DOUBLE DOSE OF FU MANCHU
Check out Mr. 1537‘s review of this same album (except on vinyl)! Right HERE!
FU MANCHU – King of the Road (1999 Mammoth)
Of course it had to be Iron Tom Sharpe, Meaford’s Greatest Athlete, that introduced me to Fu Manchu. It was at a Record Store staff party, and the song he was obsessed with was “Saturn III” from The Action is Go (as recounted in Tyler and LeBrain episode two). Since collecting most of the Fu Manchu albums, I’ve managed to boil it down to three favourites. Of these favourites, King of the Road from ’99 may be their best album.
If you don’t know Fu Manchu, they are certainly not for everybody. Lumped into the stoner rock scene, their repetitive drone-y songs are not commercial enough for many rock fans. Lyrics are about cars, skateboards and UFOs are not typical rock fare. The half-spoken half-sung vocals of Scott Hill are very different. Yet these are some of the factors that make them Fu Manchu. On top of the cake, the incredible drummer Brant Bjork played on some of the albums, including King of the Road. Ready for the ride?
The appropriately titled “Hell on Wheels” opens the proceedings on a decidely adrenalized note. That repetitive detuned riff enables the band, powered by the inimitable Bjork, to groove their way through your skull. “So put the keys in my hand! In my hand!” sings Scott Hill, over and over again. The lyrics are straight and to the point: “El Camaro never dies, look closely and you’ll know why.” So it’s one of the car songs, then! I strongly advise you to exercise caution if choosing to play King of the Road in the car. Traffic tickets are your responsibility, not mine.
“Hell on Wheels” fades into “Over the Edge”, pure groove at a mid-tempo pace. One doesn’t necessarily have to differentiate between Fu Manchu songs in a review. They all feature heavy-as-fuck repetitive riffs, Hill’s unmistakable flat vocal stylings, and an unstoppable groove.
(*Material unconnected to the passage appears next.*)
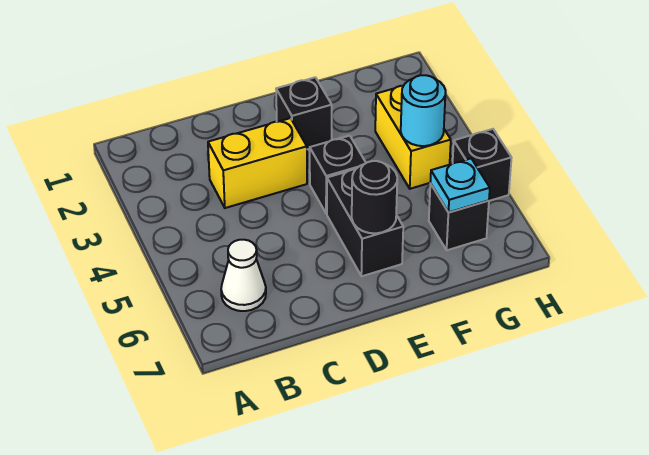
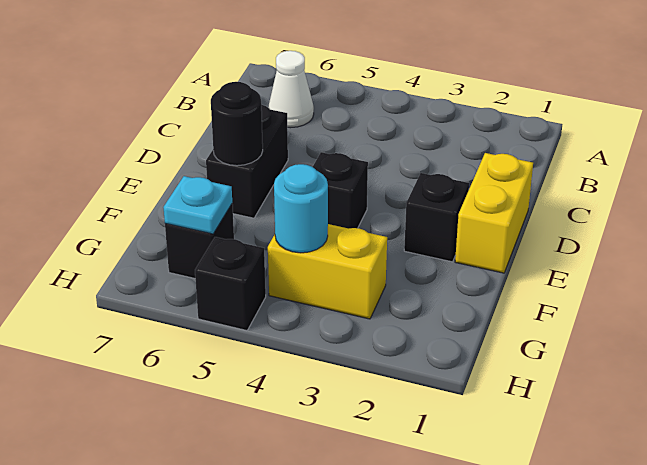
yellow 1x2 brick [208,118,307,208] -> yellow 1x2 brick moved to [455,153,533,273]
black 1x2 brick [327,169,403,276] -> black 1x2 brick turned to [206,105,288,218]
It’s just a matter of fast, slow or in-between. “Over the Edge” is absolutely an album highlight on a CD containing little else. “Boogie Van” is less a highlight but boasts a vintage-Sabbath style riff and some cool slide courtesy of Bob Balch. Then the doors are blown off the place on the title track, similar to “Hell on Wheels” in speed but even more intense. It’s one of the UFO songs, but the lyrics are as muddy as the music:
Under forty over is UFO,
Hell bent, stacked in rows,
The galaxy is lined with hundreds more,
Small town, you bet we’re sure,
All through my head,
It’s happenin’ over again,
As the day is long, they keep movin’ on.
As this sucker builds towards its end, I dare you to try and not bang your head. It’s my favourite song on the album.
King of the Road says you move too slow
After a ride like that, you need to come down, and “No Dice” does the trick with a groove right in the pocket. “No shoes, no shirt, no dice!” sings Scott, and for a while I really wanted to post a sign that said that on the door of the Record Store. (They never let me have any fun!)
Kicking back now, “Blue Tile Fever” keeps the grooving movin’. “It’s all brand new, just like I told you,” is the repetitive vocal hook, and Bjork gives you some tasty cowbell to gnaw on. Bob Balch’s squirrely lead guitar stylings keeps things interesting. “Grasschopper” is cool but not as hooky as the previous songs. That’s alright, because “Weird Beard” (the theme song of Iron Tom Sharpe himself) is hilariously catchy. My sister started calling Tom “weird beard” a few years earlier because of his sometimes unique facial hair stylings. When Fu Manchu came out with a song called “Weird Beard”, I couldn’t stop chuckling. No idea what this one’s about at all, but dig that groove!
Wikipedia tells us that the next song “Drive” was only on the North American version of King of the Road. Other territories got a song called “Breathing Fire” (wishlisted!). “Drive” kicks ass at maximum rpm. Brant Bjork and Bob Balch keep it interesting, while bassist Brad Davis keeps the groove going with pedal to the metal. (Do not play while driving!) Once again a comedown is necessary and “Hotdoggin'” does the trick as a slow cruiser. The surprise is the closer, “Freedom of Choice”, a Devo cover. It’s surprising because of how heavy they make it.
The CD is “enhanced” and contains the music video for “King of the Road”, as well as the single “Evil Eye” from The Action is Go. (So you can consider “Evil Eye”, an awesome tune with a cool video, as a bonus track.) This outdated technology never really worked well in the first place and now with YouTube, nobody cares anymore. It’s there if you want to check it out.
There are a few Fu Manchu albums that I would bestow the coveted 5/5 upon. King of the Road is one.